§ What to do
(A) From the net interest income passage, output the part that opens with the words containing "The $13.5 million" and closes with "5.65% in 2025.".
(B) In one to three sentences, explain what the net interest income passage gives as the reason average investment securities increased in 2025 compared to 2024.
(C) According to the net interest income passage, by how many basis points did the cost of interest-bearing liabilities decrease from 2024 to 2025?

§ Source text
------------------------------------------------------------

The $13.5 million increase in net interest income in 2025 as compared to 2024 was primarily due to an increase in net interest margin to 3.83% as compared to 3.42% in the prior year, in addition to the increase in average earning assets of $136.8 million, or 6.8%. The yield on interest-earning assets increased 16 basis points from 4.43% in 2024 to 4.59% in 2025 while the cost of interest-bearing liabilities decreased 55 basis points from 3.19% in 2024 to 2.64% in 2025.

Average loans increased $54.3 million, or 5.2%, in 2025 compared to 2024, to $1.10 billion. The Company experienced significant loan growth during the first quarter of 2025 and then a subsequent decline in loans during the remainder of the year. The average yield on loans increased 37 basis points to 5.65% in 2025.

Average investment securities increased $58.8 million, or 9.2% in 2025 compared to 2024. The increase was driven by the utilization of available liquidity arising from an increase in average accounts and drafts payable to purchase investment securities. The average yield on taxable investment securities increased 41 basis points to 3.24% and the average yield on tax-exempt investment securities increased 43 basis points to 3.22%.

------------------------------------------------------------

§ Listed entries

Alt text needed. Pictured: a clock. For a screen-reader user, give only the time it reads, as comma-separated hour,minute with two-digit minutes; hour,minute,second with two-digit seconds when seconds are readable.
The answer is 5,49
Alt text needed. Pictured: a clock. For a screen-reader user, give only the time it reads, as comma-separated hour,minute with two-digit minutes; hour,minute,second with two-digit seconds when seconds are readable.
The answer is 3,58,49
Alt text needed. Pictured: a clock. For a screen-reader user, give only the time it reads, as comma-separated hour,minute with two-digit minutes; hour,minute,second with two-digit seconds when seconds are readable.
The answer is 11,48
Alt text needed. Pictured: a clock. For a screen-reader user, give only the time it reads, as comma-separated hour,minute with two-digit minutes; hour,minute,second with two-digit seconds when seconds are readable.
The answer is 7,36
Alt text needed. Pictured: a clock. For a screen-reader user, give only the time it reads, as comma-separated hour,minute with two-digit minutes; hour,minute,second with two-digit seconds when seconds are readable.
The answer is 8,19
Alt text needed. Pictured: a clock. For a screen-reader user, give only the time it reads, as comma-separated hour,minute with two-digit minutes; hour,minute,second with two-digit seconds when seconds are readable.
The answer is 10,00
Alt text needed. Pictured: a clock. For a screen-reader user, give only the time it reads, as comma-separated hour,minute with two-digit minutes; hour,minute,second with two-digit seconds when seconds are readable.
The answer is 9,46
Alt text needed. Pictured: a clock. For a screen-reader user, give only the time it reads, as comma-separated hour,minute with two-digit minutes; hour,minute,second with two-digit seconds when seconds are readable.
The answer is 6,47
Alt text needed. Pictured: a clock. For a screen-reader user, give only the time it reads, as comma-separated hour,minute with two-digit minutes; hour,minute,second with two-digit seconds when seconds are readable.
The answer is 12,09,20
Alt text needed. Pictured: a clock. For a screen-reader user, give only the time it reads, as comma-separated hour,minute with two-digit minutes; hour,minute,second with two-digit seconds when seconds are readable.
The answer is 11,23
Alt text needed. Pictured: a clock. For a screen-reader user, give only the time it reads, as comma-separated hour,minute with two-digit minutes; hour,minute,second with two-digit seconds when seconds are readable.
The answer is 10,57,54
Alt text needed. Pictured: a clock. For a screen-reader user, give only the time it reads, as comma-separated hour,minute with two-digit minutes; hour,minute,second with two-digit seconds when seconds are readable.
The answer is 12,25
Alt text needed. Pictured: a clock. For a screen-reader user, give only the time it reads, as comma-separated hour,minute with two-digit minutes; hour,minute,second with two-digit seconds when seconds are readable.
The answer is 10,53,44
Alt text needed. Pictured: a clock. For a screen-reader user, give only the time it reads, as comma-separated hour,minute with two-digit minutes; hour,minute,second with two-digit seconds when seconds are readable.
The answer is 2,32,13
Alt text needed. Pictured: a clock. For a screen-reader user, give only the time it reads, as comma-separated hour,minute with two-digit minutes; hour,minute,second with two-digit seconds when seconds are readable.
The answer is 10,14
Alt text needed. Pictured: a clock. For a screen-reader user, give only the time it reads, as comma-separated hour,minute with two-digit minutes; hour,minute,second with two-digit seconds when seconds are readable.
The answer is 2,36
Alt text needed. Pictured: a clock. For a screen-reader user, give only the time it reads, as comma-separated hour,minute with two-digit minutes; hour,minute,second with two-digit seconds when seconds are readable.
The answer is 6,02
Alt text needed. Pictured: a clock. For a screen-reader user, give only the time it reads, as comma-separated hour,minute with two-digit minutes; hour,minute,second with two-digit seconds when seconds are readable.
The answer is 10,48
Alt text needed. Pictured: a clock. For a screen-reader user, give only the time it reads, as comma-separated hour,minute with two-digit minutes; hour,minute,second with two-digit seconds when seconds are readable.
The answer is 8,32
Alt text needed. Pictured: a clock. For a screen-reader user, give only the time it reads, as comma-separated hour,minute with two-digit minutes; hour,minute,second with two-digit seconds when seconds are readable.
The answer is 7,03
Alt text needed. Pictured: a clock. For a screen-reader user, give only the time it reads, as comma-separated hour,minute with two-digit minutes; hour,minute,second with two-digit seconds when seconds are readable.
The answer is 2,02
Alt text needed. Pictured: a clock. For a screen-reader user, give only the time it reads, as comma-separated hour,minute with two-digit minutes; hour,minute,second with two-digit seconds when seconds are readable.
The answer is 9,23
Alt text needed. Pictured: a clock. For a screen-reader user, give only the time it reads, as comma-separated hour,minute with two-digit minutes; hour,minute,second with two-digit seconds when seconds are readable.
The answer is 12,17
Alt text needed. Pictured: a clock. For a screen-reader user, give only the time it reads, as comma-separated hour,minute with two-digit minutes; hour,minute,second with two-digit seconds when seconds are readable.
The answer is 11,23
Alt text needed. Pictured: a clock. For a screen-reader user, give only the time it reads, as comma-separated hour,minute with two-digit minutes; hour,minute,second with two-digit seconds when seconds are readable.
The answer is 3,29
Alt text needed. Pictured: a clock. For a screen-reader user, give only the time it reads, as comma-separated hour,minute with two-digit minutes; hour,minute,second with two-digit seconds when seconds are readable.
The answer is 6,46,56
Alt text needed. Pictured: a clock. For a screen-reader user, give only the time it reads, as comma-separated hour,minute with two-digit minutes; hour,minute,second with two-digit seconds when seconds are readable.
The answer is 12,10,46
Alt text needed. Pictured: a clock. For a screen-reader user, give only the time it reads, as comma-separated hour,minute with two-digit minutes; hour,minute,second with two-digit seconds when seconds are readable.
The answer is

------------------------------------------------------------

§ Results
(A)
The $13.5 million increase in net interest income in 2025 as compared to 2024 was primarily due to an increase in net interest margin to 3.83% as compared to 3.42% in the prior year, in addition to the increase in average earning assets of $136.8 million, or 6.8%. The yield on interest-earning assets increased 16 basis points from 4.43% in 2024 to 4.59% in 2025 while the cost of interest-bearing liabilities decreased 55 basis points from 3.19% in 2024 to 2.64% in 2025.

Average loans increased $54.3 million, or 5.2%, in 2025 compared to 2024, to $1.10 billion. The Company experienced significant loan growth during the first quarter of 2025 and then a subsequent decline in loans during the remainder of the year. The average yield on loans increased 37 basis points to 5.65% in 2025.

(B) The increase came from using available liquidity to purchase investment securities. That liquidity arose from an increase in average accounts and drafts payable.

(C) It decreased by 55 basis points, from 3.19% to 2.64%.